A principal pressão veio do Índice de Preços ao Produtor Amplo (IPA), que acompanha os preços no atacado. O indicador avançou 1,90% em setembro, após queda de 0,69% em agosto.
Para Matheus Dias, economista do FGV Ibre, a mudança na trajetória do IPA indica que empresas anteciparam compras de grãos diante das dúvidas sobre os efeitos do fenômeno climático. O plantio da temporada 2026/27 está apenas começando, e os impactos do El Niño sobre a safra brasileira ainda não se materializaram.
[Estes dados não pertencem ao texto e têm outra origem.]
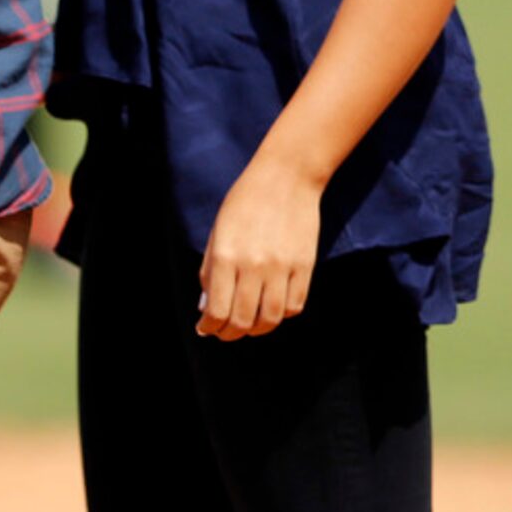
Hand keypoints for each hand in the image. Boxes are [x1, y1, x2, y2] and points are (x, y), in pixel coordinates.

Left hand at [196, 155, 321, 338]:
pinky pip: (295, 305)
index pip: (218, 309)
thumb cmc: (244, 202)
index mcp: (226, 255)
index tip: (206, 328)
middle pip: (243, 320)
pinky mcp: (305, 266)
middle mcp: (254, 265)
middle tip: (224, 333)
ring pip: (271, 319)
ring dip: (256, 330)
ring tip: (247, 326)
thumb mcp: (217, 232)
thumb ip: (209, 271)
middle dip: (229, 333)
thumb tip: (206, 307)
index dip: (210, 326)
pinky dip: (282, 315)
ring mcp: (282, 267)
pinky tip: (270, 309)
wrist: (286, 178)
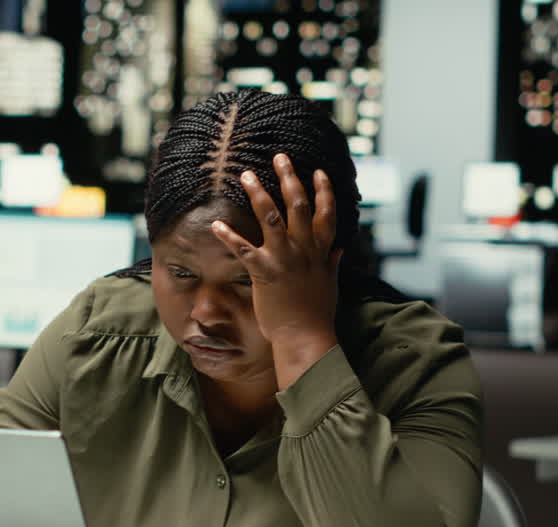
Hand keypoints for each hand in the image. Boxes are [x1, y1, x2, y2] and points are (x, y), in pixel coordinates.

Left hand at [211, 154, 340, 384]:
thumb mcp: (330, 284)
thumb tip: (340, 250)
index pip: (326, 214)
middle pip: (299, 205)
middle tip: (280, 157)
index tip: (318, 172)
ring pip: (271, 217)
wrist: (307, 338)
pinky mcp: (265, 272)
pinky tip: (216, 224)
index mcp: (321, 252)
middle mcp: (305, 250)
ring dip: (258, 194)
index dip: (323, 191)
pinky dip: (229, 236)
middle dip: (289, 178)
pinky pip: (244, 249)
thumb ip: (333, 263)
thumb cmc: (317, 315)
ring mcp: (285, 259)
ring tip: (246, 175)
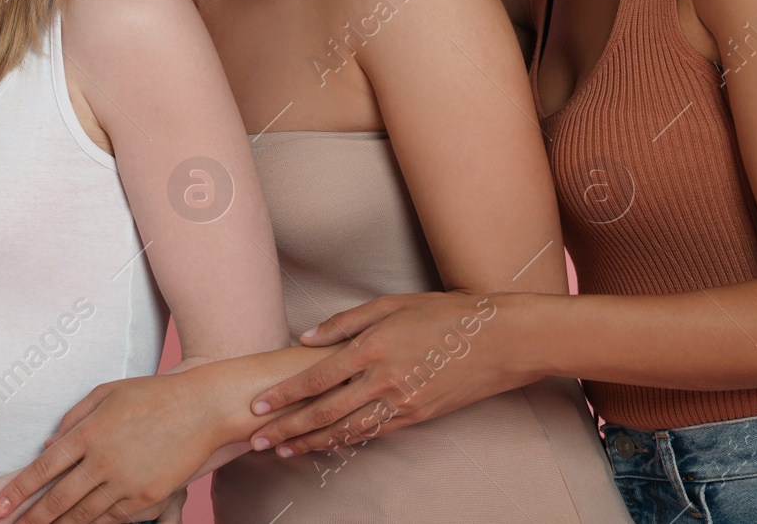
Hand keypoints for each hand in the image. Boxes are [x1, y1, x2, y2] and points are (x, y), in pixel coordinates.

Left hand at [0, 368, 226, 523]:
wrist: (200, 408)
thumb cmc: (150, 395)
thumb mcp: (105, 394)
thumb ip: (72, 419)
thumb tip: (47, 446)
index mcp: (89, 432)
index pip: (43, 468)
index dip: (18, 491)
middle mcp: (103, 460)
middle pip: (58, 498)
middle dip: (32, 518)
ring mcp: (126, 482)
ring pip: (84, 514)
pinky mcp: (148, 497)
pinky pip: (114, 518)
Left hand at [245, 291, 538, 457]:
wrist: (499, 341)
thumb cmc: (445, 314)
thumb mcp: (391, 305)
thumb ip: (345, 323)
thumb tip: (305, 339)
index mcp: (372, 348)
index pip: (316, 379)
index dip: (284, 395)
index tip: (258, 405)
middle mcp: (383, 381)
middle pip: (324, 412)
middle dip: (287, 428)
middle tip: (257, 439)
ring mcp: (402, 403)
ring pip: (347, 430)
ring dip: (310, 442)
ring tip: (282, 450)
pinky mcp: (417, 417)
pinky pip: (373, 432)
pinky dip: (345, 441)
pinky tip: (325, 445)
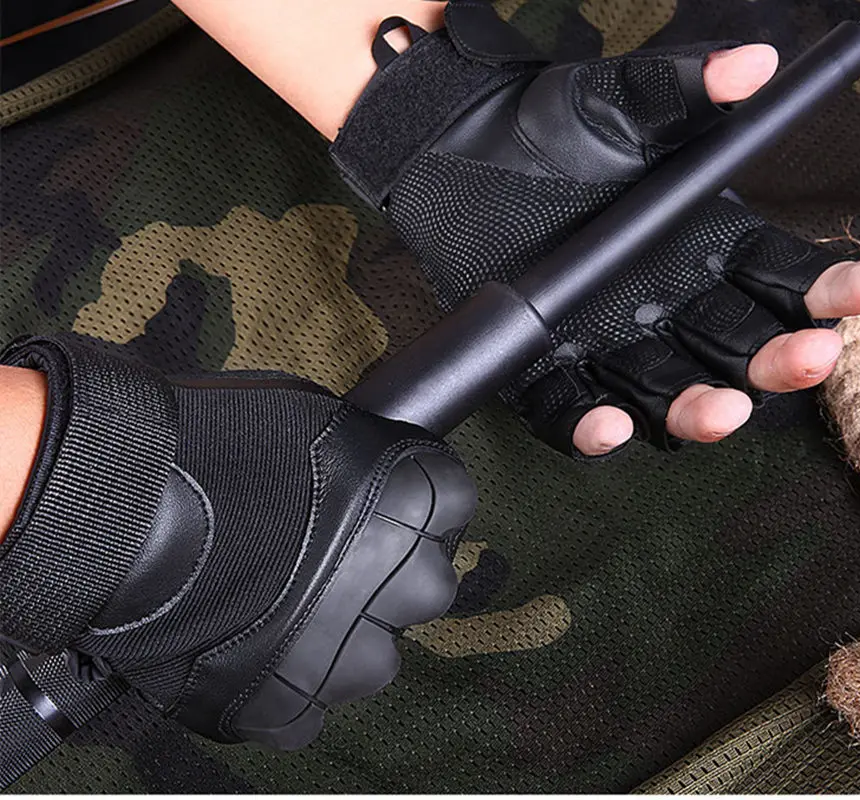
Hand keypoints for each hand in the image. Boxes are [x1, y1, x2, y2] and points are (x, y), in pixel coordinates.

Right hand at [0, 334, 474, 748]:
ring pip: (376, 660)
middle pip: (430, 588)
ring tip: (290, 608)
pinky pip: (309, 706)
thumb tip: (379, 479)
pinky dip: (291, 681)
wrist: (124, 507)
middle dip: (394, 576)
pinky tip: (256, 644)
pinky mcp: (283, 706)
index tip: (387, 509)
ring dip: (346, 637)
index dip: (416, 505)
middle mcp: (397, 582)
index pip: (453, 505)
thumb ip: (367, 459)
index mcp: (411, 502)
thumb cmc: (215, 444)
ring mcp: (343, 653)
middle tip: (339, 562)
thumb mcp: (315, 418)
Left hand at [331, 0, 859, 457]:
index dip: (828, 290)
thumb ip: (681, 88)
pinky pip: (570, 410)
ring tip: (723, 407)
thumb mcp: (615, 101)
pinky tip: (613, 424)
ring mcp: (604, 343)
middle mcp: (665, 306)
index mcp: (704, 248)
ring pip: (664, 393)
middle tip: (806, 357)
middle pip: (735, 349)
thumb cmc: (547, 128)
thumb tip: (754, 66)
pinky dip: (592, 425)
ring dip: (698, 407)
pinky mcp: (542, 366)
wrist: (453, 152)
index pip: (783, 279)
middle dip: (775, 360)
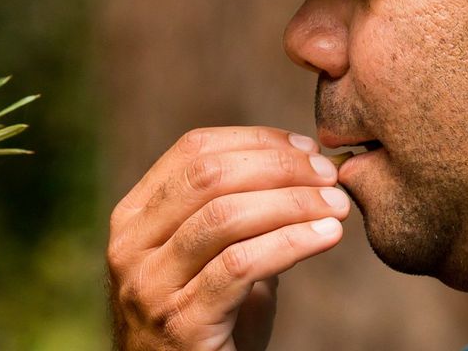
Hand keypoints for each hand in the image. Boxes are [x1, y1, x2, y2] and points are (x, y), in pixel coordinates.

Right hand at [108, 127, 349, 349]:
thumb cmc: (206, 326)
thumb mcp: (211, 261)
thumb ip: (240, 217)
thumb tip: (307, 169)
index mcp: (134, 218)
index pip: (193, 151)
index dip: (256, 141)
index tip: (307, 149)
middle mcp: (131, 246)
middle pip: (208, 176)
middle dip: (278, 167)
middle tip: (328, 176)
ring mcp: (151, 285)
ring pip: (225, 216)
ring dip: (293, 203)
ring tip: (336, 207)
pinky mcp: (182, 322)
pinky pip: (242, 265)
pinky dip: (292, 242)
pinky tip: (326, 236)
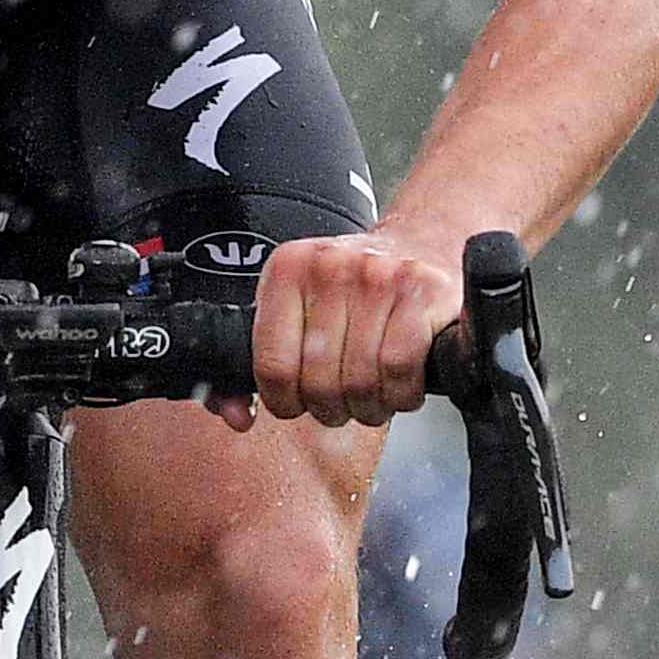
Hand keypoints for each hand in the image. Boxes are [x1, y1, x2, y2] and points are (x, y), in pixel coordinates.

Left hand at [253, 226, 468, 427]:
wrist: (422, 242)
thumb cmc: (356, 287)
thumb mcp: (300, 305)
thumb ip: (262, 360)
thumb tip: (236, 416)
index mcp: (288, 269)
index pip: (272, 364)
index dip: (284, 402)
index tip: (297, 404)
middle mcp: (330, 267)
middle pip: (319, 382)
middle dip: (332, 408)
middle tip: (343, 403)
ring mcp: (379, 277)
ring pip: (361, 382)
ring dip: (369, 406)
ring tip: (372, 395)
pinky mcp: (422, 292)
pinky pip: (400, 370)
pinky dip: (401, 393)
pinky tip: (400, 385)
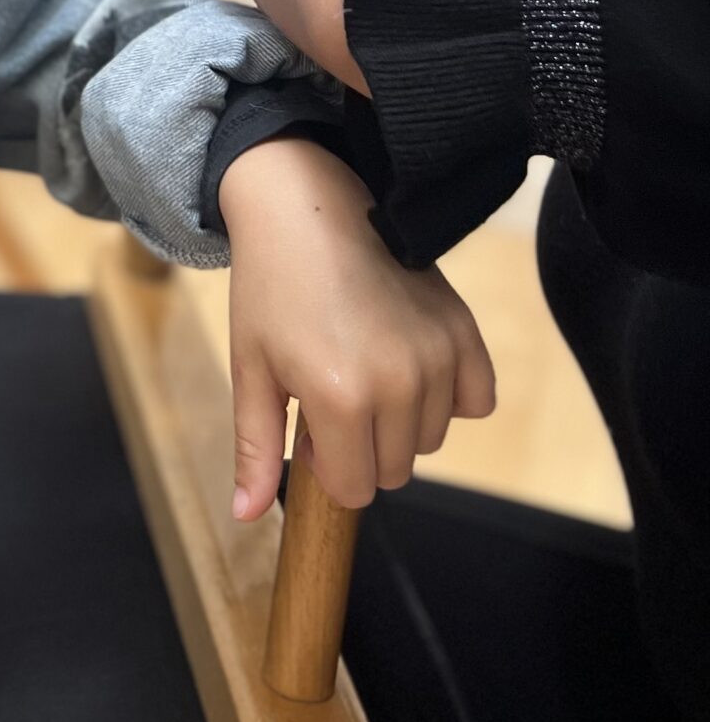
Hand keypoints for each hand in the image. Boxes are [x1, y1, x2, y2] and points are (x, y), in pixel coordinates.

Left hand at [219, 138, 495, 518]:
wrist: (307, 205)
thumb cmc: (268, 287)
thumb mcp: (250, 368)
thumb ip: (254, 448)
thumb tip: (246, 516)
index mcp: (340, 397)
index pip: (354, 489)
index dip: (325, 464)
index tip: (307, 422)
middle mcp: (399, 382)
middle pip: (394, 470)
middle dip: (359, 448)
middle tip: (330, 389)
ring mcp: (438, 356)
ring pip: (431, 440)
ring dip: (399, 422)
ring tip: (364, 365)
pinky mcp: (464, 331)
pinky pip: (476, 401)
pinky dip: (449, 396)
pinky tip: (411, 364)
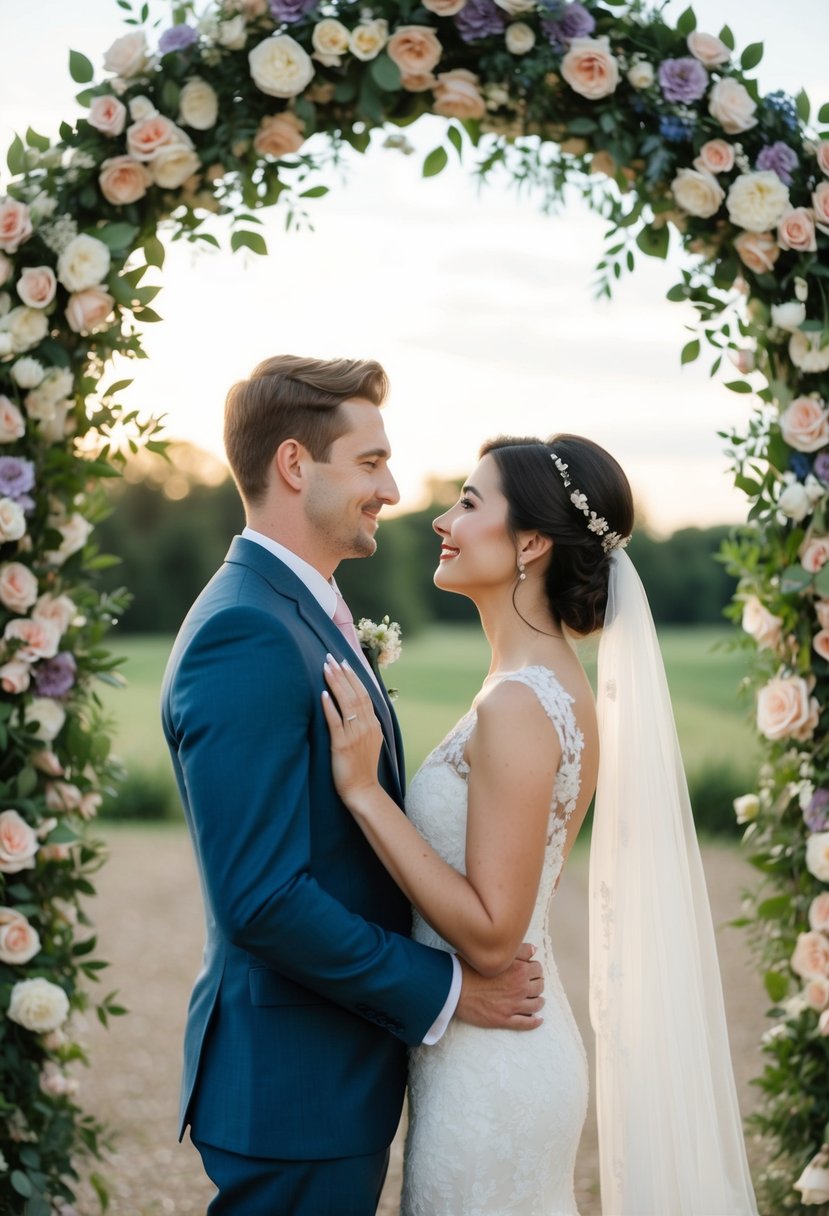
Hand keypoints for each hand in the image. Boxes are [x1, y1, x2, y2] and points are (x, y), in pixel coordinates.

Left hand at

A expectativa de um evento climático intenso, porém, elevou o prêmio de risco e estimulou a antecipação de compras por empresas consumidoras de grãos, pressionando os preços entre agosto e setembro.
O FGV Ibre também apontou volatilidade nas commodities da Indústria Extrativa, em reação aos desdobramentos do conflito no Oriente Médio.
Preços ao consumidor e construção
No segmento de consumo, a tarifa residencial de energia elétrica aumentou 7% com o fim do efeito do bônus de Itaipu. O Índice de Preços ao Consumidor (IPC) passou de uma queda de 0,47% em agosto para alta de 0,44% em setembro. O reajuste nacional da tabela de cigarros também contribuiu para o resultado.
No Índice Nacional de Custo da Construção (INCC), os condutores elétricos acumulam alta de 23% em 12 meses. Matheus Dias relacionou o movimento à valorização do cobre, principal matéria-prima, em meio a restrições à expansão da oferta mundial e ao aumento da demanda associada à eletrificação, à expansão das redes elétricas e aos investimentos em infraestrutura para centros de dados e inteligência artificial.
O INCC registrou alta de 0,50% em setembro, abaixo da taxa de 0,65% observada em agosto.